HYDERABAD: Thalassemia is a genetic blood disorder in which a patient cannot make enough Red Blood Cells and needs to be supplemented with RBC transfusions every 2-3 weeks to stay healthy and to survive. One of the common symptoms of the disorder is anaemia. A patient might have minor, moderate or major thalassemia according to the genes affected.
Dr Pravas Chandra Mishra, director-Haemotology, Max Hospital, says: “The biggest challenge that thalassemia patients face today is the lack of safe blood transfusion facilities. They run the risk of life threatening viral infections. The only cure is a bone marrow transplant (BMT) which is beyond the reach of most patients. The government and CSR initiatives by PSUs are trying their bit towards providing finances for BMT in selected cases. We must make it mandatory to test for haemoglobin HPLC in the population to identify persons at risk of transmitting the abnormal gene.”
Urgent need for genetic screening
The available treatments for Thalassemia Major place a huge economic burden on patients. The cost of supportive care and management of a child with thalassemia major is estimated at Rs 1,00000- 2,50,000 per year depending on the age and presence of complications. Cost of a bone marrow transplant (BMT) is estimated to be Rs 14-Rs 15 lakh, according to the union ministry statistics. Also, getting a match for BMT is very difficult. Therefore, the best cure for thalassemia is prevention through genetic screening.
Dr Prajnya Ranganath, associate professor and head, department of medical genetics in NIMS, says: “What we generally do here is secondary prevention where the parents come to us for carrier screening only after one child is born with Thalassemia. But, ideally, there should be general population screening so that such births can be prevented. The carrier screening test is a simple and inexpensive test called the Haemoglobin Electrophoresis which can be done at most biochemistry labs. The awareness about this disorder is high in cities, but low in rural areas.”
Explaining how the disorder is inherited, she says: “Thalassemia follows an autosomal recessive pattern of inheritance, which means that both parents are carriers of the defective gene. When both are carriers, there is a 25% chance for each child of the carrier couple to be affected. All children of a carrier couple are not going to be affected. Also, a child is not going to be affected if one of the parents is a carrier.”

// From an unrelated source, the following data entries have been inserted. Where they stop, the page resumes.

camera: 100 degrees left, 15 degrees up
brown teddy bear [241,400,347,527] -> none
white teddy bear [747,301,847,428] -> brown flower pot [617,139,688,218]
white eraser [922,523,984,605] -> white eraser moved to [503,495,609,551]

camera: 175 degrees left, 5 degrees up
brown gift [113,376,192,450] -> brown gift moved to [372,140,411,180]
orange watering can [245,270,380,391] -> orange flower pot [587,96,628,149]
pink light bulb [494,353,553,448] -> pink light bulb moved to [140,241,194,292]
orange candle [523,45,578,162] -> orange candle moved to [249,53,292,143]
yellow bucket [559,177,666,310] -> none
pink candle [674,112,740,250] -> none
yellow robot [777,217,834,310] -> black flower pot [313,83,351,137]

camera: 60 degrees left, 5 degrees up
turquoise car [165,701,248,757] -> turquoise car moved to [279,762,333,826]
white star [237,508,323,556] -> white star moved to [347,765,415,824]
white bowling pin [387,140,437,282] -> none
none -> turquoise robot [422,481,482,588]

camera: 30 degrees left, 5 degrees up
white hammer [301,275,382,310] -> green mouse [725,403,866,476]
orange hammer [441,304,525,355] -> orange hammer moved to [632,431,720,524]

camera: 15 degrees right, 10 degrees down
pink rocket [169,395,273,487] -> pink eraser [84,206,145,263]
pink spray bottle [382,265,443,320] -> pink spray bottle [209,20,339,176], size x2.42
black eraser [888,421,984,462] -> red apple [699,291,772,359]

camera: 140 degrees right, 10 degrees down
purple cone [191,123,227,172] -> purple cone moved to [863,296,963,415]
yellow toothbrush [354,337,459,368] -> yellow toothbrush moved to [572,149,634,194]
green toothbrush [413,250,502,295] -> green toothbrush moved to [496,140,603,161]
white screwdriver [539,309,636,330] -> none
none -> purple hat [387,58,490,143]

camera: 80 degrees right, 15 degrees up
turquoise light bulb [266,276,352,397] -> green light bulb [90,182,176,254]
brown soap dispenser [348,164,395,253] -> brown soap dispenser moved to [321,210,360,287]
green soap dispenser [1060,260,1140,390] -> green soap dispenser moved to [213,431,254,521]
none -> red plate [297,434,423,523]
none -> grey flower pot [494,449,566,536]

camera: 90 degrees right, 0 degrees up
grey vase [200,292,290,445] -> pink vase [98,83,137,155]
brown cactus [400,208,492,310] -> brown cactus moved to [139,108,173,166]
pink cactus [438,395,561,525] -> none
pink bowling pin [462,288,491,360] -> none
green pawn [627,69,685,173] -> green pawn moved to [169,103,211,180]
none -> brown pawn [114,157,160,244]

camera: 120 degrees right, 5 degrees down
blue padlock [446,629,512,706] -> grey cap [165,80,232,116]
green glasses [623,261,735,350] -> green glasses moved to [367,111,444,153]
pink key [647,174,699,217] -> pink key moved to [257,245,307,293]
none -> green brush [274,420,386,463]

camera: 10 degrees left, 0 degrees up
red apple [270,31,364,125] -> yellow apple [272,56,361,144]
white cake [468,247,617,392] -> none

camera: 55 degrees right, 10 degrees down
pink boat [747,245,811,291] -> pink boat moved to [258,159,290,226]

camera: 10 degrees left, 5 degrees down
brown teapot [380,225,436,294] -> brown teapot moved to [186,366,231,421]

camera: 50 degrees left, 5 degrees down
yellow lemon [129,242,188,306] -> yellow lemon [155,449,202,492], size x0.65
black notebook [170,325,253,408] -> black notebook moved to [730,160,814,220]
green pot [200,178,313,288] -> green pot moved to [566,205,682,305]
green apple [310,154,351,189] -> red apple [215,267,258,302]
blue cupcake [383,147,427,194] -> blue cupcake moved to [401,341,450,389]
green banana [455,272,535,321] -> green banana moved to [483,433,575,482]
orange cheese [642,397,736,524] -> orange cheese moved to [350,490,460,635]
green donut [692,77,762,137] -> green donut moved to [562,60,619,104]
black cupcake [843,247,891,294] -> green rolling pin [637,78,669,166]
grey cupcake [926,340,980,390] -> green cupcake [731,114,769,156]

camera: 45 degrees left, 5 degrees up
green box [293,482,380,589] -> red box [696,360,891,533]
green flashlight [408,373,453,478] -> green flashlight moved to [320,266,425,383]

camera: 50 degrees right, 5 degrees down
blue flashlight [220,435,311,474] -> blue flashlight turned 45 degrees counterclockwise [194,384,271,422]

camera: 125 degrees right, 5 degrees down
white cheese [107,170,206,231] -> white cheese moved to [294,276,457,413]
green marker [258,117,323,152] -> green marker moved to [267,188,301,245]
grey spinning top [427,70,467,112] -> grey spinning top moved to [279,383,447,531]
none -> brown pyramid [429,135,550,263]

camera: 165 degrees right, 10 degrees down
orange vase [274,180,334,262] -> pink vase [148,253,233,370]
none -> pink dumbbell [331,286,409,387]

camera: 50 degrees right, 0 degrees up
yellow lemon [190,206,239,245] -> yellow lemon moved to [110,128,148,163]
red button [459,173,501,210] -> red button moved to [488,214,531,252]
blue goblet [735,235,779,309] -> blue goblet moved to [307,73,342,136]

“There are three stages at which a couple can undergo screening - pre-marriage, post-marriage but pre-conception, and first trimester of pregnancy. Unfortunately, in India, there is a lot of stigma attached to pre-marital genetic screening. It has been made mandatory in many Mediterranean countries,” adds the doctor.
Throwing light on the patients, she says: “We get at least five couples per month who come here for screening after they already have an affected child. They come from Telangana, Andhra Pradesh, Karnataka and Maharashtra. We did prenatal testing for seven cases in March and eight cases in April for couples with previous children with Beta-Thalassemia.”
Concerns during blood transfusions
Mrs Shobha Tuli, secretary, Thalassemics India, says: “The availability and safety of blood are important for thalassemia major patients. Gynaecologists should make couples undergo the test for Thalassemia when they prescribe other tests, so that no one is born with Thalassemia Major. The more aware the public is about thalassemia, the more likely they are to take this test.”
Things to look out for during blood transfusions
Patients should not be asked to replace blood. This is the practice in many states in India in which patients are asked to replace the blood they are receiving. Thalassemia patients should be given blood on demand as per requirement when their mean haemoglobin is 9.5.
Patients should not be offered whole blood. The facility to provide packed blood should be there in every hospital of the country.
Since the patients are on repeated blood transfusions, they are susceptible to contracting infections and other antibodies. So they require either bedside filtered blood or pre-storage filtered blood. The latter is ideal for these patients.
Most of the hospitals in our country test the blood for hepatitis, HIV and malaria. But the blood should also be NAT tested.
The right chelation medicines should be available in hospitals. Due to repeated blood transfusions, iron gets accumulated in the bodies of Thalassemia patients. The extra iron is taken out using iron chelation medicines.
(As told by Shobha Tuli, secretary, Thalassemics India)
According to the Union ministry of health and family welfare, India has the largest number of children with Thalassemia Major in the world – about 150,000. There are almost 42 million carriers of beta-thalassemia trait. While an average prevalence rate of 3-4% has been established across the country, a higher frequency has been observed in certain communities, such as Sindhis, Punjabis, Gujaratis, Bengalis, Mahars, Kolis, Saraswats, Lohanas and Gaurs. An estimated 10,000 -15,000 babies with Thalassemia Major are born every year.